By Dragan Ilic
Associated PressMay 24, 2001
Thousands of Yugoslav troops moved Thursday into the last, most crucial part of a buffer zone separating Kosovo from the rest of the country, hoping to eliminate the final safe haven for ethnic Albanian rebels in southern Serbia.
There was no rebel resistance in the first hours of deployment, as Yugoslav army de-mining units, infantry, police and light artillery fanned out across the most volatile part of the three-mile-wide buffer zone. Serb-led troops were to meet up with forces on the Kosovo border. ``Everything is going according to the plan,'' said Milisav Markovic, Yugoslavia's deputy police chief. ``We are moving cautiously because we found stocks of ammunition, weapons and terrorist equipment in nearby forests.''
In neighboring Macedonia, government forces resumed heavy shelling Thursday of the northern villages of Vaksince and Slupcane - strongholds of ethnic Albanian rebels fighting for more rights. Macedonian army spokesman Blagoja Markovski said government troops started a major ``offensive to surround the villages in the region in order to isolate and destroy the terrorist groups.''
The buffer zone in southern Serbia, the dominant Yugoslav republic, was set up as part of a peace deal that ended NATO's 78-day air war against Yugoslavia in 1999. The alliance launched the air campaign to force former Yugoslav President Slobodan Milosevic to end his crackdown on ethnic Albanian militants. NATO and the United Nations took over Kosovo when Milosevic's forces left. The buffer zone was intended to put breathing space between peacekeepers and Yugoslav troops. Lightly armed Serb police were allowed to patrol the zone, but ethnic Albanian militants seized much of area in November, killing several police officers. The rebels, known as the Liberation Army of Presevo, Medvedja and Bujanovac, wanted the primarily ethnic Albanian villages in the area to throw out Serb rule, as their ethnic kin did in Kosovo.
With Milosevic's fall from power in October and the rise of a new, democratic government in Belgrade, NATO has agreed to the phased return of Yugoslav troops to the buffer zone. Over the last two months, Yugoslav forces have already deployed in less volatile parts of the zone.

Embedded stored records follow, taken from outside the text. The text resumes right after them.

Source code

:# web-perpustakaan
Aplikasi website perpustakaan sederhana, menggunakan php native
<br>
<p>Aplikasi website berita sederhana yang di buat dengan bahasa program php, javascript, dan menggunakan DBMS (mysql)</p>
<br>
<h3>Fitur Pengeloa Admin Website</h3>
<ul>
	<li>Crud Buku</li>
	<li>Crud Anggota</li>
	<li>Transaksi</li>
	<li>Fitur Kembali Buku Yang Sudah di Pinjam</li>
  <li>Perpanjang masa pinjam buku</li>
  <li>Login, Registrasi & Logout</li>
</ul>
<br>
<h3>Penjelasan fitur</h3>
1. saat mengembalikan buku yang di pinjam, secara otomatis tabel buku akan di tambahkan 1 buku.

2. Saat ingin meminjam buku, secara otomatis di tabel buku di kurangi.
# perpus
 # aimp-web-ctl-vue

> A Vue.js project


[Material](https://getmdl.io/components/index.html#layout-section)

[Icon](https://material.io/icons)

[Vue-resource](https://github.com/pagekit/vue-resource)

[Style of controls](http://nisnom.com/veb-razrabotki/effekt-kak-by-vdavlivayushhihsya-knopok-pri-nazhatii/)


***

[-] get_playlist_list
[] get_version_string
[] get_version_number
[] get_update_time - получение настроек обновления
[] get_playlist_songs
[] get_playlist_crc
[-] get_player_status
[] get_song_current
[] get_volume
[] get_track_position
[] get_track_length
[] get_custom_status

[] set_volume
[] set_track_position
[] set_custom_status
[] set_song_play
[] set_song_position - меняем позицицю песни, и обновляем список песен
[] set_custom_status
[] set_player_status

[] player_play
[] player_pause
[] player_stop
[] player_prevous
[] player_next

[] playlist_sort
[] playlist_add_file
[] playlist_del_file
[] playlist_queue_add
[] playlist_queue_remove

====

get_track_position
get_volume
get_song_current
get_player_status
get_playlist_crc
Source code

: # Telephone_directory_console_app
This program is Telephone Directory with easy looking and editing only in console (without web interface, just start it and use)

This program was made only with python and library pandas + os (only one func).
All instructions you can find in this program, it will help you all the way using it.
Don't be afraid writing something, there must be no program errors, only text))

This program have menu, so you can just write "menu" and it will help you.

Serb Deputy Prime Minister Nebojsa Covic, in Bujanovac near Kosovo's eastern border, said between 4,000 and 5,000 army and police troops would take several days to move into the final 20 percent of the zone - the tensest part. Troops expect ``some possible hostility,'' he said, and would respond if attacked. Some residents fled the zone Wednesday, saying Serb security forces wearing masks had swept into their village, Muhovac.
By late evening, at least 200 people - about a third of the population in two other nearby villages - had crossed into Kosovo, as two Apache helicopters hovered overhead. Authorities later said a police de-mining team defused as many as 15 land mines planted in a 100-yard stretch of road in the most contested part of the zone, suggesting the area might be heavily mined. Mine-clearing operations could take days and may slow deployment.
Covic said the villagers had ``no reason to fear,'' but added that unlike previous deployments into the zone, forces were allowed to search houses for weapons and arrest people found holding them.
Rebels agreed earlier this week to demilitarize and surrender their weapons to NATO in Kosovo, a move that recognized the Yugoslav army's superior strength and the lack of international support for the insurgents. Yugoslav Gen. Nebojsa Pavkovic - the army chief of staff who fought NATO during its 1999 bombing of Yugoslavia - praised the new cooperation with the alliance, saying his troops Thursday were allowed much heavier weapons than during earlier deployments into the buffer zone.
As part of the agreement with the rebels, both NATO and Belgrade authorities said militants who turned their weapons over by midnight Wednesday would be free to go after having their photographs taken. But starting Thursday, ``all ethnic Albanian combatants will be detained and sent to Camp Bondsteel,'' said U.S. Marine Cpl. Warrick Ready, at the Mucibaba checkpoint, referring to the main U.S. base in Kosovo.